O leitor do Blog, Marcelo Damasceno, faz neste artigo uma análise crítica sobre o comportamento de grupos que cercam candidaturas em momentos de dificuldade eleitoral, destacando como a tentativa de esconder resultados desfavoráveis pode contribuir para o distanciamento da realidade e para o agravamento de uma derrota. Confira:
Não há espetáculo mais decadente do que o declínio de uma candidatura cercada de puxa-sacos. Quando o naufrágio é iminente, em vez de encararem os fatos com a dignidade de quem respeita a realidade, os bajuladores preferem redobrar a dose de ilusão. É a cegueira seletiva elevada ao estado da arte: trocam a estratégia pelo cinismo e a verdade pelo confete.

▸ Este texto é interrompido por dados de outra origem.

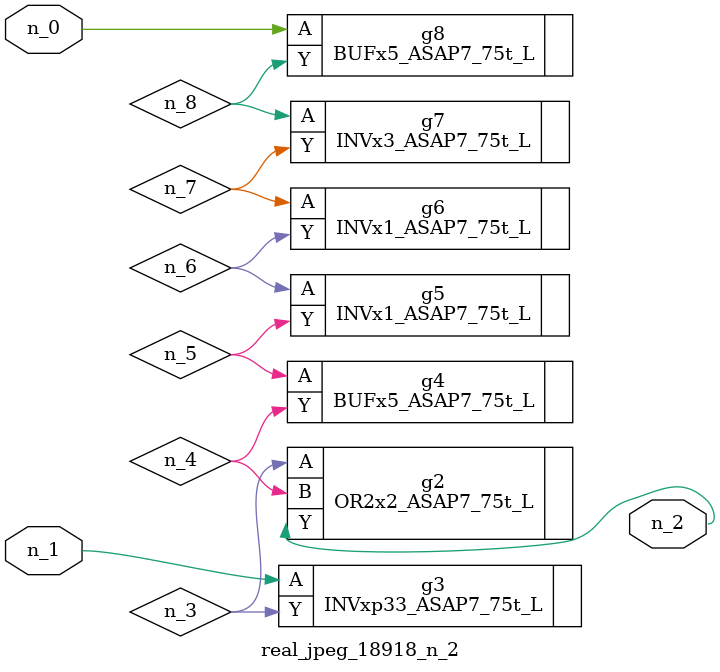
<source format=v>
module real_jpeg_18918_n_2 (n_1, n_0, n_2);

input n_1;
input n_0;

output n_2;

wire n_5;
wire n_4;
wire n_8;
wire n_6;
wire n_7;
wire n_3;

BUFx5_ASAP7_75t_L g8 ( 
.A(n_0),
.Y(n_8)
);

INVxp33_ASAP7_75t_L g3 ( 
.A(n_1),
.Y(n_3)
);

OR2x2_ASAP7_75t_L g2 ( 
.A(n_3),
.B(n_4),
.Y(n_2)
);

BUFx5_ASAP7_75t_L g4 ( 
.A(n_5),
.Y(n_4)
);

INVx1_ASAP7_75t_L g5 ( 
.A(n_6),
.Y(n_5)
);

INVx1_ASAP7_75t_L g6 ( 
.A(n_7),
.Y(n_6)
);

INVx3_ASAP7_75t_L g7 ( 
.A(n_8),
.Y(n_7)
);


endmodule
</source>
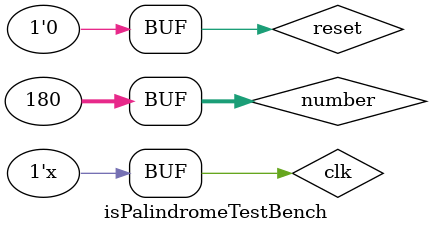
<source format=v>
`define CLOCK_TIME 200

module isPalindromeTestBench();
	wire result;
	wire[3:0] stuckState;
	reg clk;
	reg reset;
	reg go_i;
	reg[31:0] number;
	reg counter;
	// output wire, input reg


	initial begin
		clk <= 1'b0;
		counter <= 1'b0;
		reset <= 1'b0;
		number <= 32'b00000000000000000000000010110100;
		go_i <= 1'b1;
	end

	always #`CLOCK_TIME clk <= ~clk;
	isPalindrome ien(result, stuckState, clk, reset, go_i, number);
	// counter'in 0 lanmasi gerekiyor her turdan sonra
	
	
	
	always @(posedge clk) begin
		if ((stuckState == 4'd6 || stuckState == 4'd9) && (counter == 0))
			begin
			$display("result: %1d", result);
			counter <= counter + 1;
			go_i <= 1'b0;
			// go_i 0'a atanarak, isEvenNumber'da da state 2 ve 3'den sonra initial state'e gecmesi saglanabilir
			end		
		//$display("state: %4d, go_i : %1d, result : %1d", stuckState, go_i, result);
	end
	
endmodule
</source>
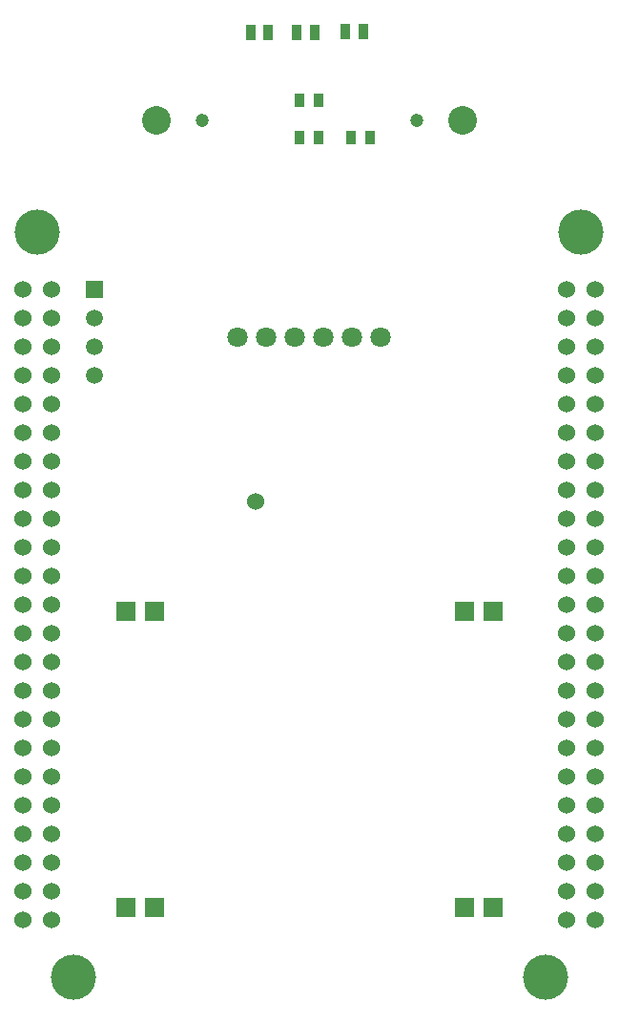
<source format=gbr>
G04 Layer_Color=255*
%FSLAX26Y26*%
%MOIN*%
%TF.FileFunction,Pads,Top*%
%TF.Part,Single*%
G01*
G75*
%TA.AperFunction,SMDPad,CuDef*%
%ADD10R,0.037402X0.053150*%
%ADD11R,0.033465X0.051181*%
%TA.AperFunction,ComponentPad*%
%ADD13C,0.157480*%
%ADD14C,0.060000*%
%TA.AperFunction,ViaPad*%
%ADD15C,0.060000*%
%TA.AperFunction,ComponentPad*%
%ADD16C,0.100000*%
%ADD17C,0.047000*%
%ADD18R,0.059055X0.059055*%
%ADD19C,0.059055*%
%ADD20R,0.070866X0.070866*%
%ADD21C,0.070866*%
D10*
X756740Y895992D02*
D03*
X693748D02*
D03*
X918976D02*
D03*
X855984D02*
D03*
X1088976Y898229D02*
D03*
X1025985D02*
D03*
D11*
X933464Y660000D02*
D03*
X866536D02*
D03*
X1046536Y530000D02*
D03*
X1113464D02*
D03*
X933464D02*
D03*
X866536D02*
D03*
D13*
X1850000Y200000D02*
D03*
X-50000D02*
D03*
X75000Y-2400000D02*
D03*
X1725000D02*
D03*
D14*
X1800000Y0D02*
D03*
Y-100000D02*
D03*
Y-200000D02*
D03*
Y-300000D02*
D03*
Y-400000D02*
D03*
Y-500000D02*
D03*
Y-600000D02*
D03*
Y-700000D02*
D03*
Y-800000D02*
D03*
Y-900000D02*
D03*
Y-1000000D02*
D03*
Y-1100000D02*
D03*
Y-1200000D02*
D03*
Y-1300000D02*
D03*
Y-1400000D02*
D03*
Y-1500000D02*
D03*
Y-1600000D02*
D03*
Y-1700000D02*
D03*
Y-1800000D02*
D03*
Y-1900000D02*
D03*
Y-2000000D02*
D03*
Y-2100000D02*
D03*
Y-2200000D02*
D03*
X1900000Y-100000D02*
D03*
Y-200000D02*
D03*
Y-300000D02*
D03*
Y-400000D02*
D03*
Y-500000D02*
D03*
Y-600000D02*
D03*
Y-700000D02*
D03*
Y-800000D02*
D03*
Y-900000D02*
D03*
Y-1000000D02*
D03*
Y-1100000D02*
D03*
Y-1200000D02*
D03*
Y-1300000D02*
D03*
Y-1400000D02*
D03*
Y-1500000D02*
D03*
Y-1600000D02*
D03*
Y-1700000D02*
D03*
Y-1800000D02*
D03*
Y-1900000D02*
D03*
Y-2000000D02*
D03*
Y-2100000D02*
D03*
Y-2200000D02*
D03*
X0Y0D02*
D03*
X-100000D02*
D03*
Y-100000D02*
D03*
Y-200000D02*
D03*
Y-300000D02*
D03*
Y-400000D02*
D03*
Y-500000D02*
D03*
Y-600000D02*
D03*
Y-700000D02*
D03*
Y-800000D02*
D03*
Y-900000D02*
D03*
Y-1000000D02*
D03*
Y-1100000D02*
D03*
Y-1200000D02*
D03*
Y-1300000D02*
D03*
Y-1400000D02*
D03*
Y-1500000D02*
D03*
Y-1600000D02*
D03*
Y-1700000D02*
D03*
Y-1800000D02*
D03*
Y-1900000D02*
D03*
Y-2000000D02*
D03*
Y-2100000D02*
D03*
Y-2200000D02*
D03*
X0Y-100000D02*
D03*
Y-200000D02*
D03*
Y-300000D02*
D03*
Y-400000D02*
D03*
Y-500000D02*
D03*
Y-600000D02*
D03*
Y-700000D02*
D03*
Y-800000D02*
D03*
Y-900000D02*
D03*
Y-1000000D02*
D03*
Y-1100000D02*
D03*
Y-1200000D02*
D03*
Y-1300000D02*
D03*
Y-1400000D02*
D03*
Y-1500000D02*
D03*
Y-1600000D02*
D03*
Y-1700000D02*
D03*
Y-1800000D02*
D03*
Y-1900000D02*
D03*
Y-2000000D02*
D03*
Y-2100000D02*
D03*
Y-2200000D02*
D03*
X1900000Y0D02*
D03*
D15*
X711614Y-740000D02*
D03*
D16*
X1436200Y590000D02*
D03*
X363800D02*
D03*
D17*
X525700D02*
D03*
X1274300Y588400D02*
D03*
D18*
X150000Y0D02*
D03*
D19*
Y-100000D02*
D03*
Y-200000D02*
D03*
Y-300000D02*
D03*
D20*
X1440551Y-2156000D02*
D03*
X1540551D02*
D03*
X359449D02*
D03*
X259449D02*
D03*
Y-1124897D02*
D03*
X359449D02*
D03*
X1440551D02*
D03*
X1540551D02*
D03*
D21*
X1150000Y-166000D02*
D03*
X1050000D02*
D03*
X950000D02*
D03*
X850000D02*
D03*
X750000D02*
D03*
X650000D02*
D03*
%TF.MD5,3992889e076c73fb1a0a098fb4f8eca7*%
M02*

</source>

O puxa-saco não trabalha pela vitória da causa; ele trabalha para garantir o próprio espaço no gabarito. Para ele, a verdade é uma ameaça. Agradar o chefe torna-se mais importante do que vencer a eleição. Criam um ecossistema de validação mútua onde o fracasso é maquiado como “estratégia genial” e a rejeição popular é tratada como detalhe. Preferem afundar abraçados à ilusão a ter a coragem de dizer: estamos perdendo.
Quando a realidade das ruas escancara o inevitável, entra em ação o expediente clássico da pilantragem: inventar vitórias paralelas – Criam dados fantásticos e cenários idílicos para alimentar a militância e anestesiar o candidato; terceirizar a culpa – A derrota nunca é fruto da incompetência, da falta de propostas ou do desgaste. a culpa é sempre de “forças ocultas” ou de teorias mirabolantes; apelar para o desespero – quanto mais perto do abismo, mais agressiva e mentirosa se torna a retórica. A falta de argumentos vira baixaria.
O grande problema de viver de aplausos encomendados é que o eleitor não faz parte da claque. A urna não lê relatório de assessor, não se impressiona com tapinha nas costas e não perdoa a arrogância. A ruína desse tipo de adversário é justamente acreditar na própria propaganda.
A grande ironia: O bajulador é o primeiro a pular do barco quando a água bate no pescoço. O mesmo pilantra que hoje inventa inverdades para anestesiar a derrota será o primeiro a procurar um novo padrinho para aplaudir amanhã.
No fim das contas, a incapacidade de reconhecer a derrota iminente não é só fraqueza política: é pequenez moral. A realidade não se curva a puxa-sacos; ela simplesmente os atropela na hora da apuração.
E AQUI VOCÊS SABEM DO QUE SE TRATA.
Marcelo Damasceno



Os puxa-saco sabem que estão mortos, agora eles ficam aplaudindo e sorrindo até no último suspiro, se não vão para o olho da rua ganhar bolsa família.
Sempre não entendeu nada do texto.
Nas eleições de outubro deste ano , espero que as pessoas votem com “CONSCIÊNCIA”, não por favores, tapinhas nas costas, os que se utilizam desses artifícios, são os mais INCOMPETENTES, sem conteúdo para um cargo político de gestão. Existem alguns ditos esquerdistas sem conteúdo algum, usam agredir o adversário e promessas utópicas, se unem a quem promete mais vantagens pessoais. Pra exercer um cargo no Legislativo ou Executivo deveria ser exigido no mínimo GRADUAÇÃO SUPERIOR, como no Judiciário. Muitos cargos políticos do alto escalão, nem sempre são ocupados pelos mais capacitados, apenas coniventes, “puxa saco”, omissos da verdade, corruptos e que aceitam toda a bandalheira praticada por políticos, não por capacidade técnica para o cargo. Não tenho partido ou politico de estimação, meu partido é o “Brasil” e o politico aquele que pratica a verdade dos fatos, realidade, sem ilusões utópicas ou mentiras mirabolantes. Muitos esquerdistas possuem como “Graduação”, ativismo sindical, UNE, MST para aplicar na política. “VAMOS SALVAR O BRASIL, contra ditaduras COMUNISTAS.
PeTista sofre da síndrome de Estocolmo
A palavra política e eleição no Brasil, nos faz lembrar de uma outra: corrupção. Consciência, a maioria tem, o difícil é existir o candidato pra se votar.